With its majority stake in the British company “Marine Current Turbines”, Siemens is forging ahead with promising marine current turbine technology. The SeaGen installation in the strait of Strangford Lough is located in Northern Ireland. This prototype of a tidal turbine is already demonstrating the successful implementation of power generation using rotors mounted in water. Not least with this project, Bristol-based Marine Current Turbines has developed from a pioneer into a technology leader in tidal turbines with horizontal axes. SeaGen has in the meantime fed more than three gigawatt-hours of electrical energy into the grid. In terms of power generated it is the biggest marine current turbine project in commercial operation to date.

underwater power plant

Photo by Siemens AG

A black and red steel tower rises above the water in the 150-square-meter Strangford Lough in County Down, Northern Ireland. It is part of the world’s first commercial marine current power plant. The SeaGen facility has been in operation since November 2008. Not far from the small coastal town of Strangford the facility equipped with two 600-kW turbines supplies ecofriendly power to over 1500 households.
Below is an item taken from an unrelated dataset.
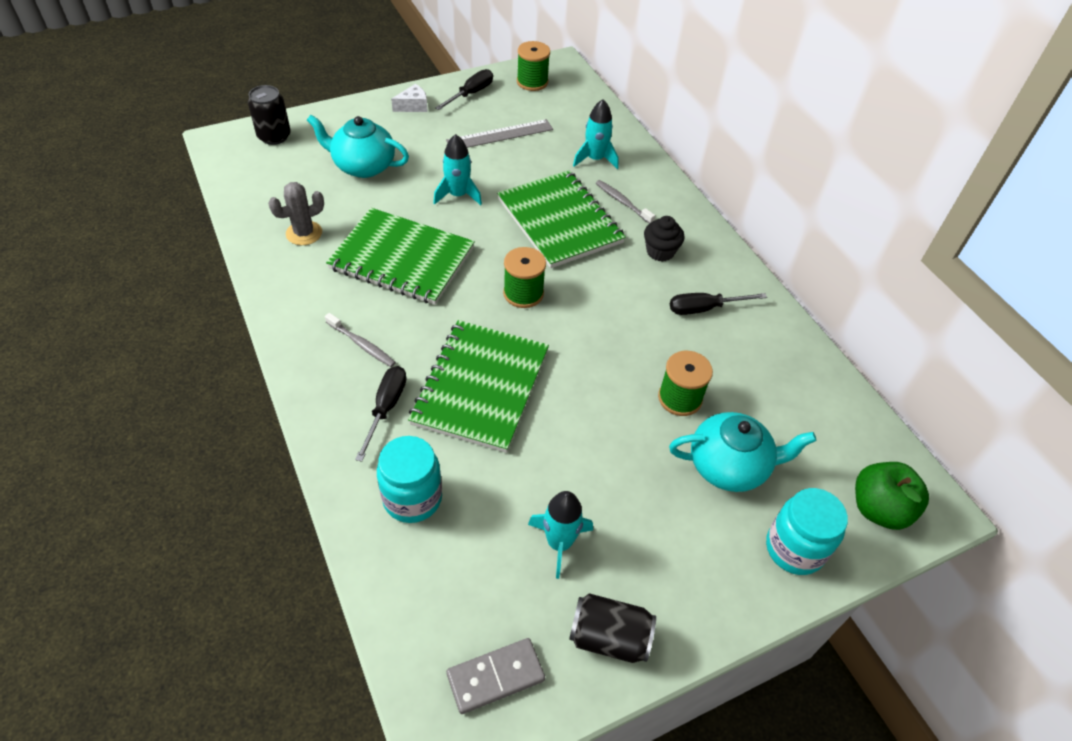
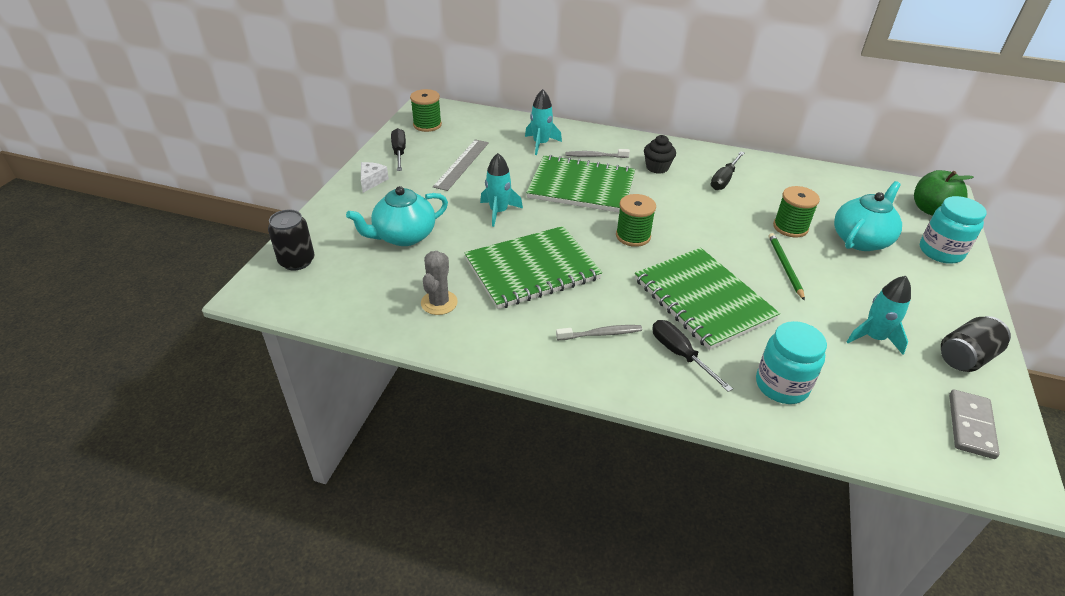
camera: 45 degrees left, 10 degrees down
(602, 423) = (785, 266): none -> green pencil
Purely by utilizing tidal forces the facility reliably generates electrcity with the aid of two axial-flow turbines with a combined capacity of 1.2 megawatts (MW). Two underwater rotors attached to a tower structure drive the marine current turbine. The twin rotors turn with the tidal current and optimally track the flow thanks to their 180-degree-pitch blades.

The crossbeam, to which the two rotors are attached, is 29 meters long. The two drive trains each have a rotor of 16 meters in diameter and weigh 27 tons. The facility is comparable to a wind turbine.

The energy density of the flowing water is, however, 800 times higher than that of wind, thus making it possible to efficiently generate electricity.